Lauryn Hill was booed before she even reached the stage on Saturday night. Once there, the R&B star – who, after a recent stint in jail for tax avoidance, is usually prefaced “troubled” – did little to win her fans back.

The crowd were hungry for the hits – partly, because she has little else. After The Fugees, Hill released only one record – 1998’s The Miseducation of Lauryn Hill – and an unplugged album. But what an album The Miseducation was, bursting with attitude and rock-solid tunes. It has stridently stood the test of time – attested by the youth of much of the crowd tonight – and given the current vogue for Nineties R&B, surely ripe for revisiting.

Revisited it was – but also reinvented. A live band included a strutting guitarist, noodling jazzy keyboards; tracks are unexpectedly thrashy, and – with her insanely fast-paced but sometimes muttered vocals – hard to pin down.

Everything Is Everything” is noisy, full of chewy guitar, but woefully lacking groove. Her rapping on “Lost Ones” is finickity and fragmented – in deconstructing her hits, she seems to mislaid their melodies. Even “Ex-Factor”, greeted with a heart-sore, nostalgic roar, is curiously up-tempo, with busy percussion and screeching guitar solos, losing its mournful soul. “It ain’t working,” Hill sings – and it seems the audience agrees.

No performer wants to retread old hits note-for-note, and audiences should respect new spins; but add the fact that the sound quality is terrible, loud to the point of distortion, and this is a mess. So much so that Ms Hill even starts trending on Twitter, as fans make their disappointment known.

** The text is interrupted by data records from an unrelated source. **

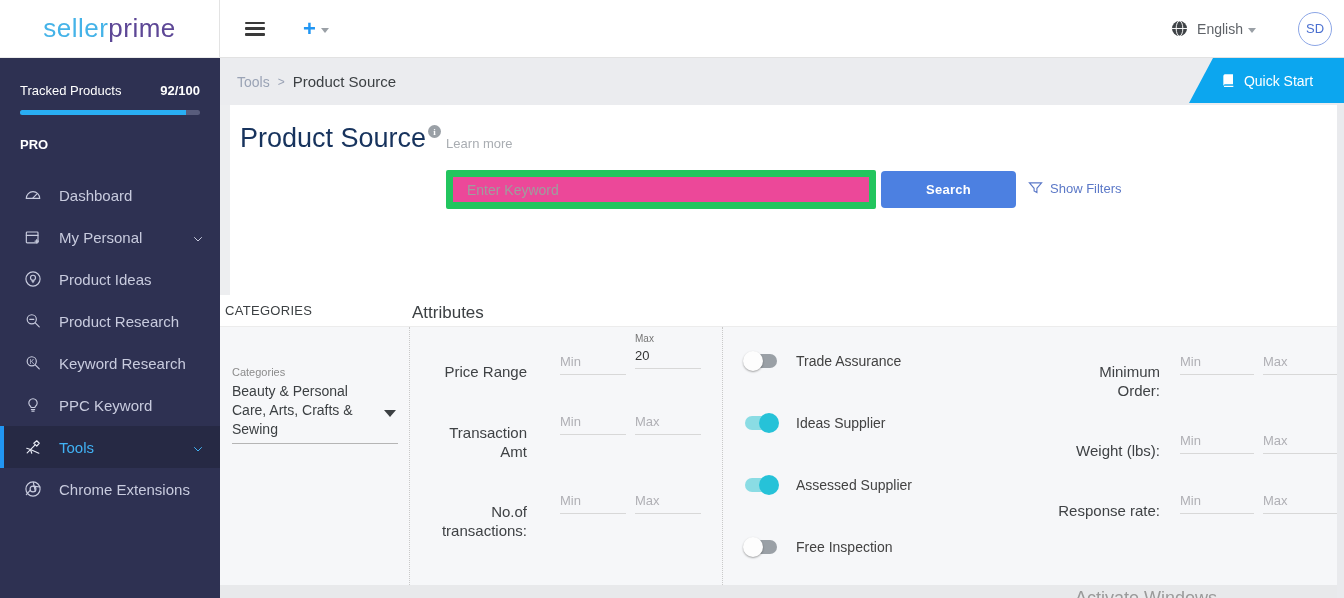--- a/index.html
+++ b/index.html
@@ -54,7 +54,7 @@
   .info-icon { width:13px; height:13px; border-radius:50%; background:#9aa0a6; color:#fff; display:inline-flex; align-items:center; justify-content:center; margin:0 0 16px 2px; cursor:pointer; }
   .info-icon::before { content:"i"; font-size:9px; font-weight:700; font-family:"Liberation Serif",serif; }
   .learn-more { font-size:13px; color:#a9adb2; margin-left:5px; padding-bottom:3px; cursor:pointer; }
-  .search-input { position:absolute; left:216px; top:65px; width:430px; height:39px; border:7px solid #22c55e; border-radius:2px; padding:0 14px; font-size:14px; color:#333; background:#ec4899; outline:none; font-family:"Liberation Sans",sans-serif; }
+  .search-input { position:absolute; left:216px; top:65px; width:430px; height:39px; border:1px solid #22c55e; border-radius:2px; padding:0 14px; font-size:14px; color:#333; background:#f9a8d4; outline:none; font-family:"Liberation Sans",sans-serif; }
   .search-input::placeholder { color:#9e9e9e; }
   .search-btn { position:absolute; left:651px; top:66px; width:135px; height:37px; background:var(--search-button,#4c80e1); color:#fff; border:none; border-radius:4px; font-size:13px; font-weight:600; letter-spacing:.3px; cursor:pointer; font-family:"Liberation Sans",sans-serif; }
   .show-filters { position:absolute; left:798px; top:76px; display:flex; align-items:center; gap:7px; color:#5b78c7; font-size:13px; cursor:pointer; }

So when she leaves the stage after 40 minutes, there’s a collective holding-of-breath. Happily, it’s only to get an acoustic guitar – and a few unplugged tunes provide a welcome interlude, reminding of the sweet soulfulness of her voice.

Then she’s up and swaggering again – in a cap, white shirt, black leather skirt and what looks like a lab coat designed by Dr Seuss, she cuts the figure of a terrifyingly bad-ass schoolgirl. A clutch of Fugees tracks prove her voice is still in impeccable shape, when she wants to use it – she hits them high notes as easily as she spits bullet-hard, metallic-twanged raps. “Fu-Gee-La” rattles with serious sub-bass, but gets people jumping, and if “Ready or Not” doesn’t sound quite as full of fight as it should, it’s played straight enough to give people the hit of familiarity they’re here for.

After a mélange of Bob Marley covers mired by sticky timing issues, Hill concludes with “Doo Wop (That Thing)”. The sound is still terrible, but it’s a furious performance, with a stunning, slowed-down second verse rap that showcases her powerful, bombastic vocals. The crowd loves it, finally, but it still feel like too little, too late.